Your friendly neighbourhood film critic is currently in Rome, sampling the cinematic delights of the Eternal City – here’s hoping some of these gems make their way down to our shores • 3/5

Out of sight, never out of mind: Jenny (Adele Haenel) is a guilt-ridden young doctor in the Cannes-premiered new feature by Belgium’s Dardenne brothers
Out of sight, never out of mind: Jenny (Adele Haenel) is a guilt-ridden young doctor in the Cannes-premiered new feature by Belgium’s Dardenne brothers

This time, I’m alerted to the fact that there will be no intermission very clearly: with a plaque announcing the fact in the lobby of the Nuovo Sacher (http://www.sacherfilm.eu/), surrounded by beautiful film posters and a bar from which an old lady emerges with a slice of the titular ‘Sachertorte’ in hand – almost a citation in and of itself.

“Let’s carry on doing ourselves some harm, shall we?”, Nanni Moretti espouses in his own film Bianca (1984), in shocked response to a fellow diner’s ignorance of the exact same chocolate cake... the Italian director also being a co-owner of the exact same cinema since 1991, along with his production company Sacher Film.

And so, there will be no interruptions for The Unknown Girl – a Cannes-premiered production from the celebrated Belgian sibling duo the Dardenne brothers – a film which anyway does not interrupt the insistent gaze it fixes on its protagonist, a young and energetic doctor from Liegi, Jenny (Adele Haenel). The camera appears magnetically attached to her, like the necessary and inevitable spirit of remorse, which in fact colours her ethical and emotional trajectory throughout this 113-minute feature. 

It is almost as though Jenny doesn’t want us to avert our eyes from her guilt... but it’s a guilt that’s shared. “Don’t look at me!” another character will in fact tell her later on, in a scene that the directors may as well have cut, along with the seven minutes they originally excised in response to criticism following The Unknown Girl’s lukewarm Cannes debut. However, this fairly useless scene – the details of which I will of course not spoil – still does its job to put forward the sense of a shared responsibility, one that is rejected in the interest of maintaing the status quo, however miserable it may be. And against the backdrop of Liegi, a city that is opaque by day and imperceptible by night – a perspective that brings to mind the crucial myopia of the young boy in Gianfranco Rosi’s Fuocoammare (which tackles the immigration crisis directly where the Dardennes take a more allegorical route), indifference reigns in response to individuals who feel remote to us. So much so, that the corpses they leave behind appear bereft of any trace, even a name. 

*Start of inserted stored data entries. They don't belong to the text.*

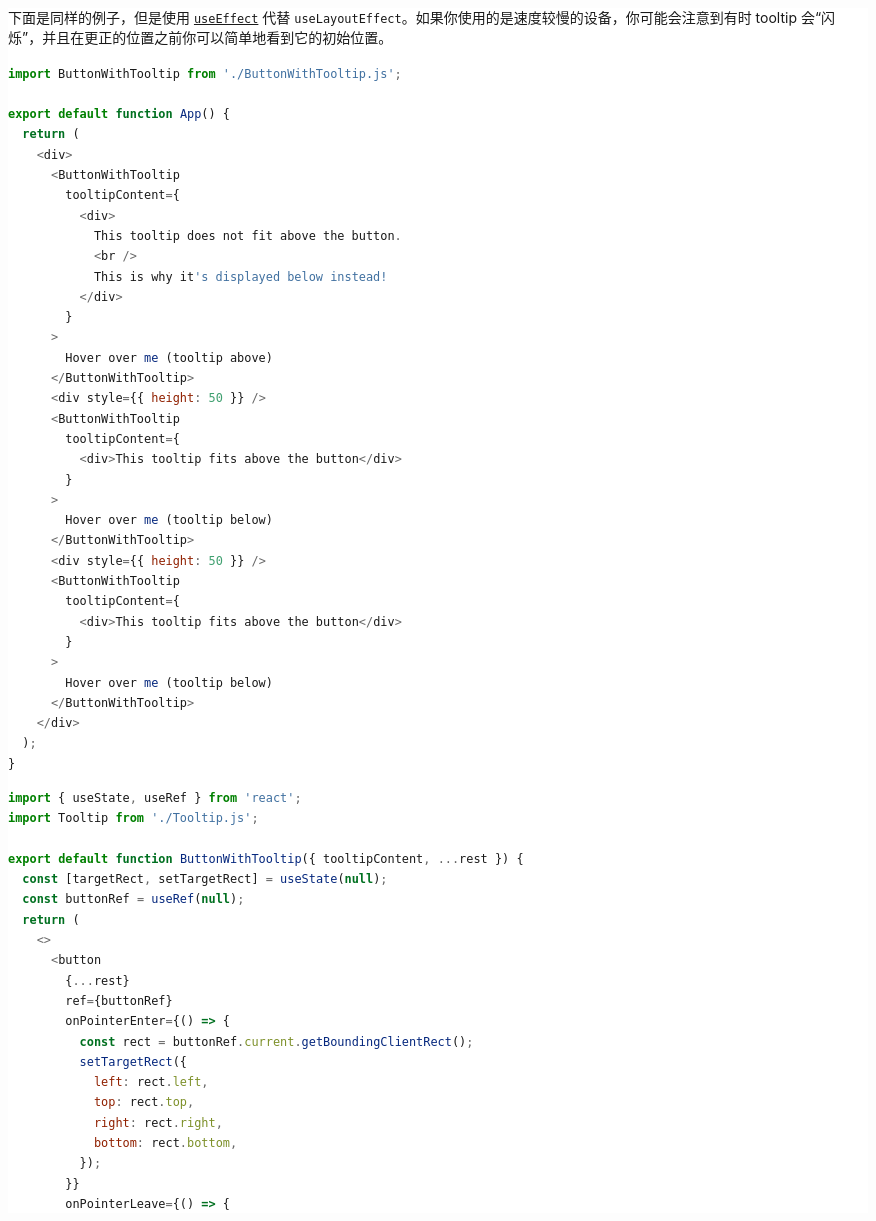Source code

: 下面是同样的例子，但是使用 [`useEffect`](/reference/react/useEffect) 代替 `useLayoutEffect`。如果你使用的是速度较慢的设备，你可能会注意到有时 tooltip 会“闪烁”，并且在更正的位置之前你可以简单地看到它的初始位置。

<Sandpack>

```js
import ButtonWithTooltip from './ButtonWithTooltip.js';

export default function App() {
  return (
    <div>
      <ButtonWithTooltip
        tooltipContent={
          <div>
            This tooltip does not fit above the button.
            <br />
            This is why it's displayed below instead!
          </div>
        }
      >
        Hover over me (tooltip above)
      </ButtonWithTooltip>
      <div style={{ height: 50 }} />
      <ButtonWithTooltip
        tooltipContent={
          <div>This tooltip fits above the button</div>
        }
      >
        Hover over me (tooltip below)
      </ButtonWithTooltip>
      <div style={{ height: 50 }} />
      <ButtonWithTooltip
        tooltipContent={
          <div>This tooltip fits above the button</div>
        }
      >
        Hover over me (tooltip below)
      </ButtonWithTooltip>
    </div>
  );
}
```

```js ButtonWithTooltip.js
import { useState, useRef } from 'react';
import Tooltip from './Tooltip.js';

export default function ButtonWithTooltip({ tooltipContent, ...rest }) {
  const [targetRect, setTargetRect] = useState(null);
  const buttonRef = useRef(null);
  return (
    <>
      <button
        {...rest}
        ref={buttonRef}
        onPointerEnter={() => {
          const rect = buttonRef.current.getBoundingClientRect();
          setTargetRect({
            left: rect.left,
            top: rect.top,
            right: rect.right,
            bottom: rect.bottom,
          });
        }}
        onPointerLeave={() => {
```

In fact, the city is like a ‘dry Mediterranean’, in which men and women on the ‘clandestine’ side of the geographical and social spectrum are drowned, and with them drowns the humanity and dignity of those who stay behind and do their best to remain mere spectators, if not worse.

But Jenny refuses to adhere to the marked ‘omerta’ of the rest of her community, and wants to give a name to the woman whom she refused entry an hour after closing time (paradoxically, a refusal that comes about not for lack of professionalism but due to an excessive show of authority in front of a young trainee). She does not want for this woman to simply remain a series of images on a CCTV camera, an image she then copies onto her mobile phone to begin an obsessive search of her own, after the police inform her that the girl died that same night, just a few metres away from the clinic. The frenetic course of events that follows – as Jenny endevours to take the investigation into her own hands – is limited to “only” discovering the name of this poor girl, and takes our protagonist beyond the walls of her clinic and into the houses of her patients and the confines of other erstwhile informants – who are always protected by these same limits, and other codes of silence. 

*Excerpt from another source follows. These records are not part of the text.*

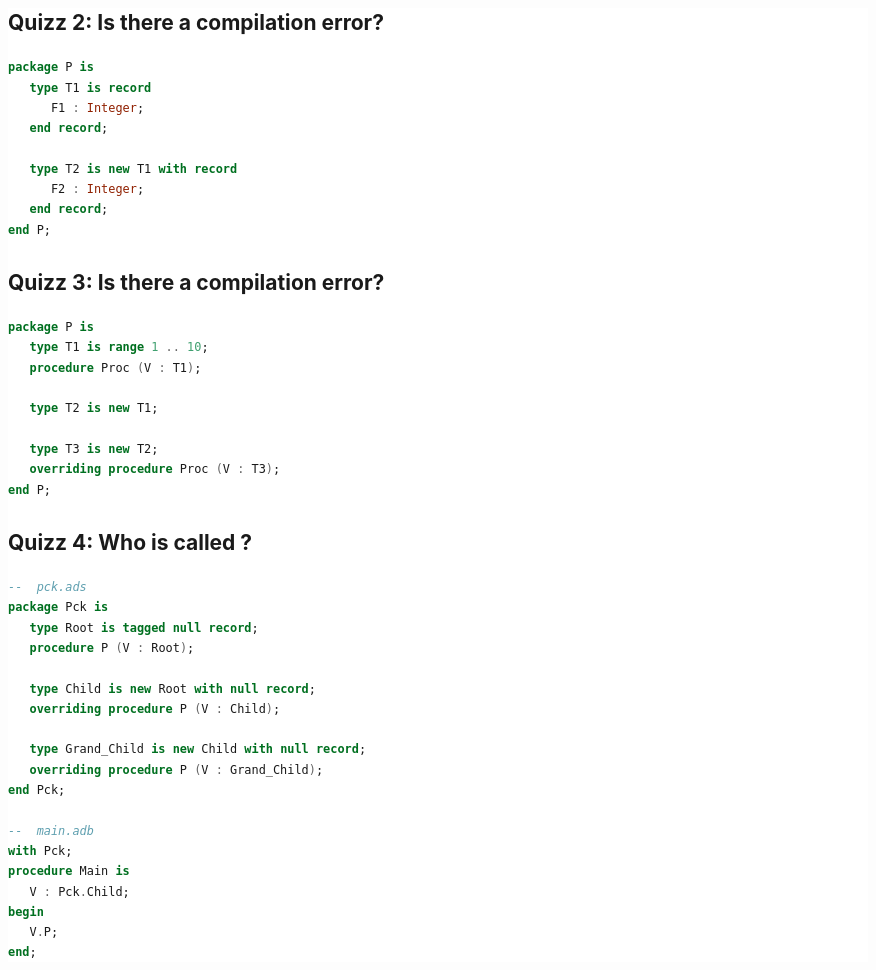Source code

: ## Quizz 2: Is there a compilation error?

```ada
package P is
   type T1 is record
      F1 : Integer;
   end record;

   type T2 is new T1 with record
      F2 : Integer;
   end record;
end P;
```

## Quizz 3: Is there a compilation error?

```ada
package P is
   type T1 is range 1 .. 10;
   procedure Proc (V : T1);

   type T2 is new T1;

   type T3 is new T2;
   overriding procedure Proc (V : T3);
end P;
```

## Quizz 4: Who is called ?

```ada
--  pck.ads
package Pck is
   type Root is tagged null record;
   procedure P (V : Root);

   type Child is new Root with null record;
   overriding procedure P (V : Child);

   type Grand_Child is new Child with null record;
   overriding procedure P (V : Grand_Child);
end Pck;

--  main.adb
with Pck;
procedure Main is
   V : Pck.Child;
begin
   V.P;
end;
```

Then there’s the sound of the intercom – with all subsequent sounds recalling that fateful first one which wasn’t heeded – and which violently interrupt any sense of calm or, in fact, status quo. It is Jenny now who sets about creating her own disruptions in homes, internet cafes and trailer parks – forcing her reluctant interviewees to look at the picture of the scared young girl whom they insist they do not recognise. 

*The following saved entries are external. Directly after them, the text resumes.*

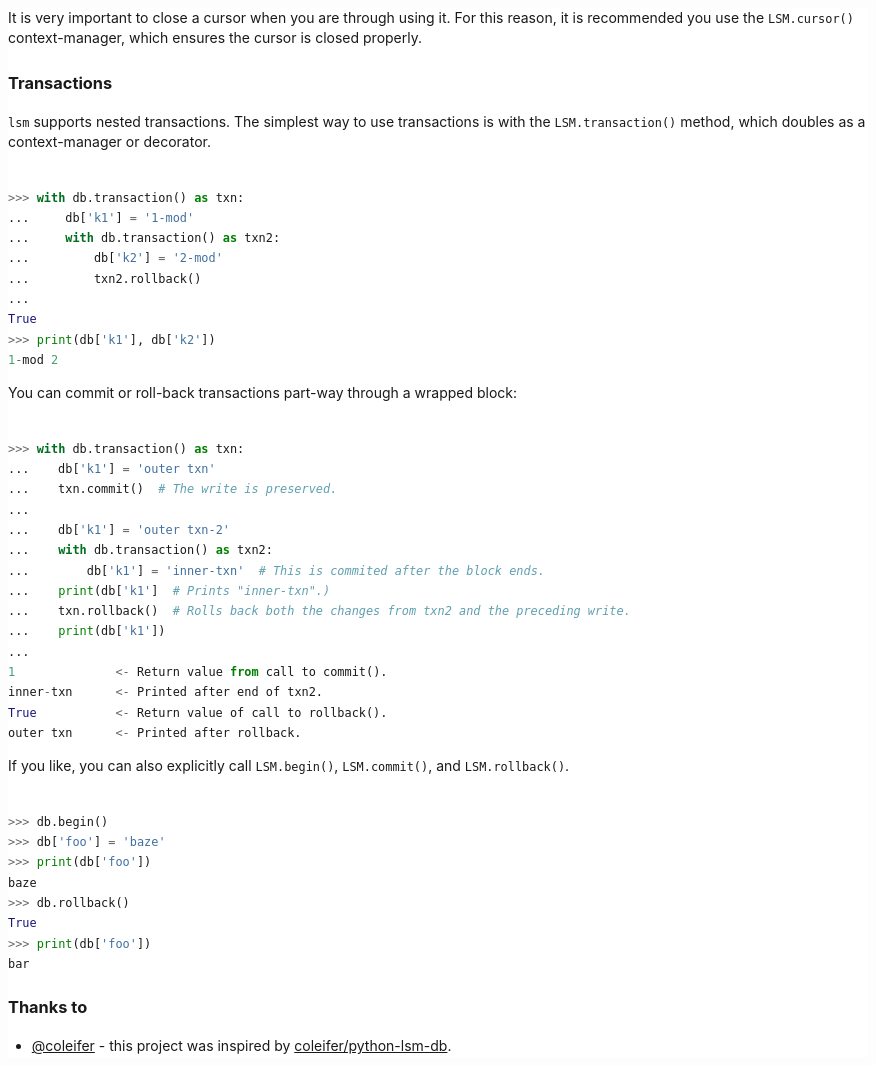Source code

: It is very important to close a cursor when you are through using it. For this
reason, it is recommended you use the `LSM.cursor()` context-manager, which
ensures the cursor is closed properly.

### Transactions

``lsm`` supports nested transactions. The simplest way to use transactions
is with the `LSM.transaction()` method, which doubles as a context-manager or
decorator.

```python

>>> with db.transaction() as txn:
...     db['k1'] = '1-mod'
...     with db.transaction() as txn2:
...         db['k2'] = '2-mod'
...         txn2.rollback()
...
True
>>> print(db['k1'], db['k2'])
1-mod 2
```

You can commit or roll-back transactions part-way through a wrapped block:

```python

>>> with db.transaction() as txn:
...    db['k1'] = 'outer txn'
...    txn.commit()  # The write is preserved.
...
...    db['k1'] = 'outer txn-2'
...    with db.transaction() as txn2:
...        db['k1'] = 'inner-txn'  # This is commited after the block ends.
...    print(db['k1']  # Prints "inner-txn".)
...    txn.rollback()  # Rolls back both the changes from txn2 and the preceding write.
...    print(db['k1'])
...
1              <- Return value from call to commit().
inner-txn      <- Printed after end of txn2.
True           <- Return value of call to rollback().
outer txn      <- Printed after rollback.
```

If you like, you can also explicitly call `LSM.begin()`, `LSM.commit()`, and
`LSM.rollback()`.

```python

>>> db.begin()
>>> db['foo'] = 'baze'
>>> print(db['foo'])
baze
>>> db.rollback()
True
>>> print(db['foo'])
bar
```

### Thanks to

* [@coleifer](https://github.com/coleifer) - this project was inspired by
[coleifer/python-lsm-db](https://github.com/coleifer/python-lsm-db).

And just as the Dardennes refuse to indulge in long shots – preferring mid-shots or claustrophobic close-ups – neither do they allow expansive dialogue among ensembles, instead opting for clipped conversations among two, or at most three, characters at any given time. It is always Jenny who is the intermediary in these exchanges... both balancing and overstepping the limits of work and investigation, draped in what becomes a signature lined coat – the costume that the Dardennes choose for their superheroine of sorts.